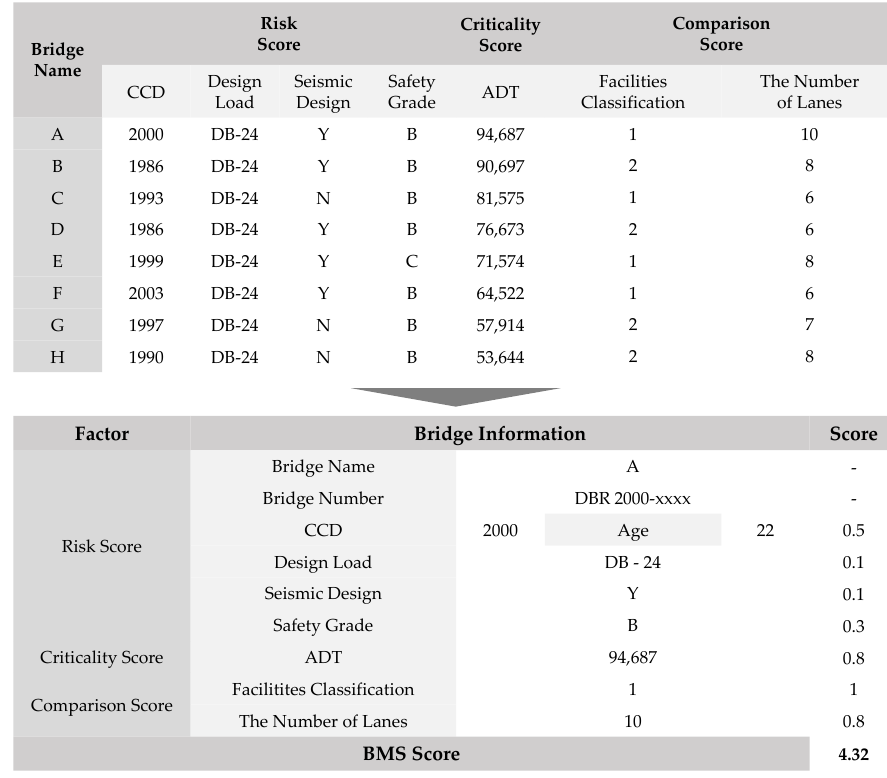
Figure 4. Examples of data input into Excel to help prioritize bridge maintenance. Table 7. Maintenance priority selection results.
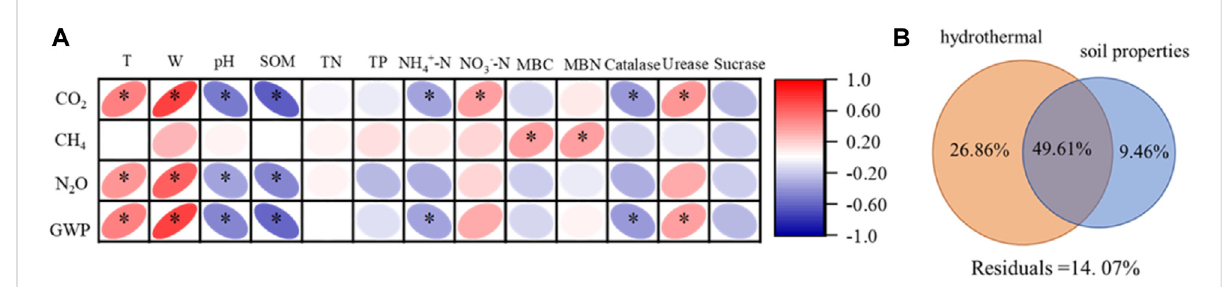
FIGURE 4 Pearson correlation analysis (A) . The red and blue ellipses represent positive and negative correlations between GHG emissions and soil properties,respectively.Thedarkerthecolourandthe fl atterthegraphare,thestrongerthecorrelationis,and*representssigni fi cance( p < 0.05). (B) The variance decomposition analysis of global warming potential (GWP) in fl uenced by soil hydrothermal factors and soil properties, in which the overlap represents the common in fl uence and the residual represents the unexplained variation. T: temperature; W: moisture; SOM: soil organic matter; TN: total nitrogen; TP: total phosphorus; MBC: microbial biomass carbon; MBN: microbial biomass nitrogen; NH 4 + -N: ammonium nitrogen; NO 3 − -N: nitrate nitrogen, same as Table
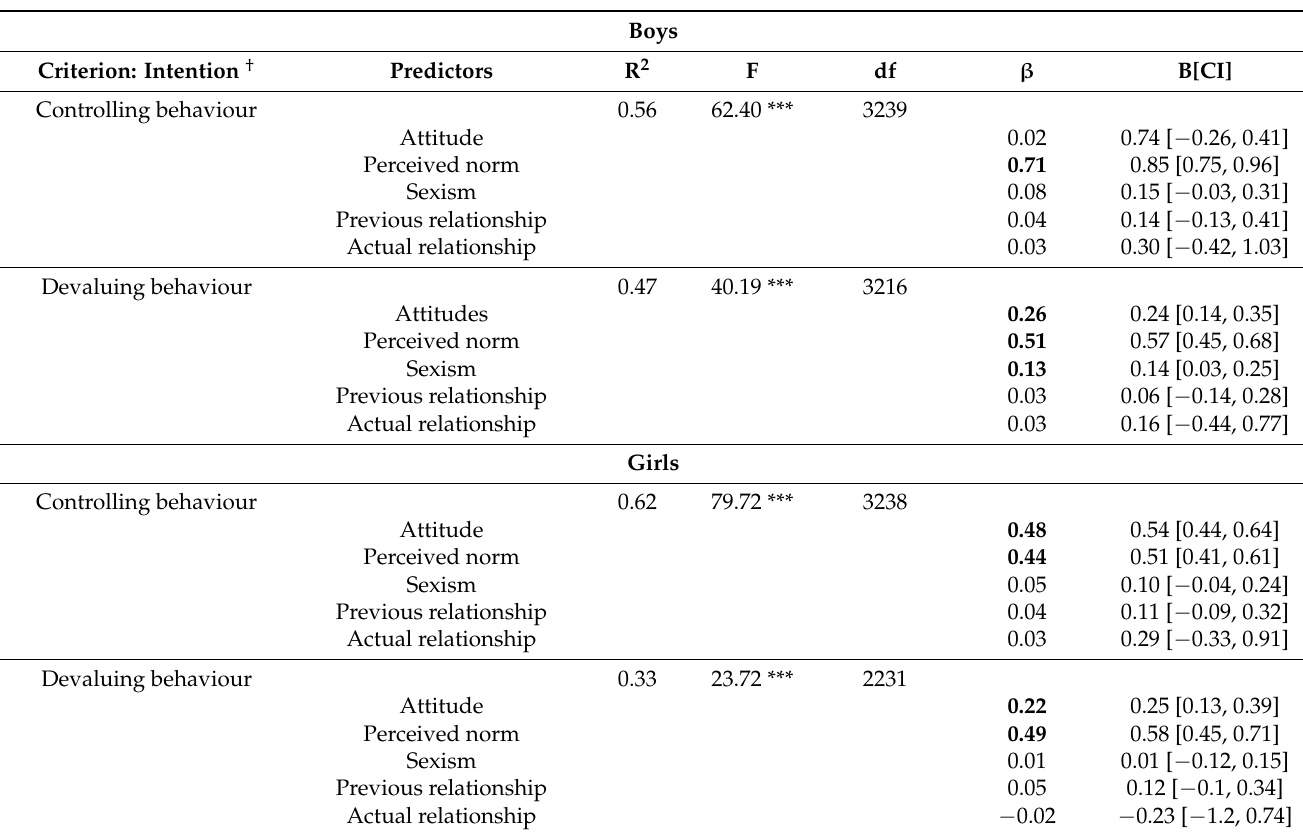
Table 2. Predictive models of intention to perform and accept the behaviours in the study with single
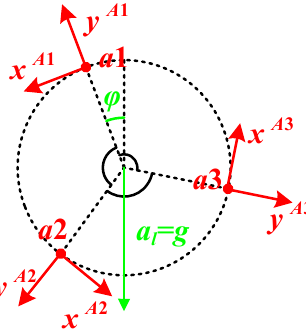
Figure 14. Rotational angle evaluation in low speed.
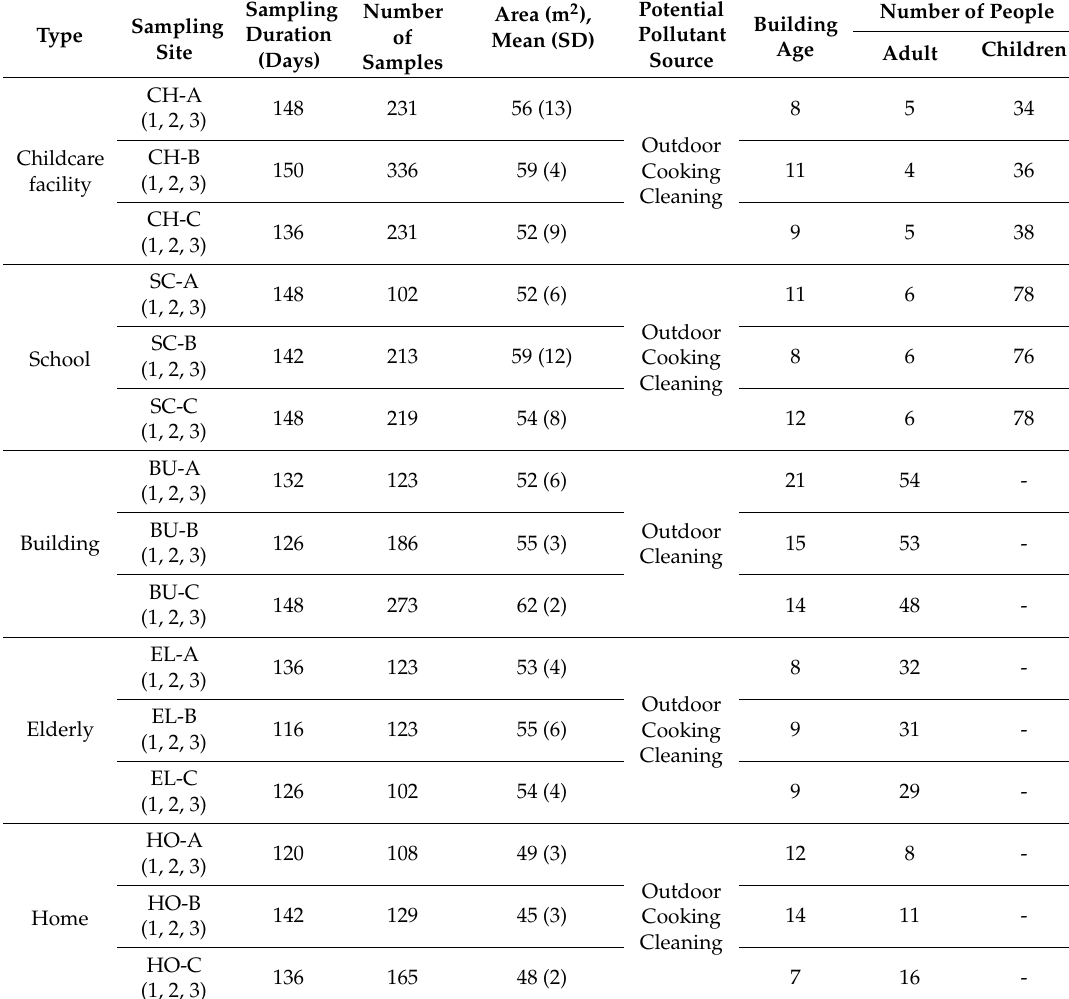
Table 1. Characteristics of sampling sites in all investigated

__Exercise brief__.
The copy must match the listing above exactly, except that it holds no pictures.

__Answer section__.
Figure 4. Examples of data input into Excel to help prioritize bridge maintenance. Table 7. Maintenance priority selection results.
FIGURE 4 Pearson correlation analysis (A) . The red and blue ellipses represent positive and negative correlations between GHG emissions and soil properties,respectively.Thedarkerthecolourandthe fl atterthegraphare,thestrongerthecorrelationis,and*representssigni fi cance( p < 0.05). (B) The variance decomposition analysis of global warming potential (GWP) in fl uenced by soil hydrothermal factors and soil properties, in which the overlap represents the common in fl uence and the residual represents the unexplained variation. T: temperature; W: moisture; SOM: soil organic matter; TN: total nitrogen; TP: total phosphorus; MBC: microbial biomass carbon; MBN: microbial biomass nitrogen; NH 4 + -N: ammonium nitrogen; NO 3 − -N: nitrate nitrogen, same as Table
Table 2. Predictive models of intention to perform and accept the behaviours in the study with single
Figure 14. Rotational angle evaluation in low speed.
Table 1. Characteristics of sampling sites in all investigated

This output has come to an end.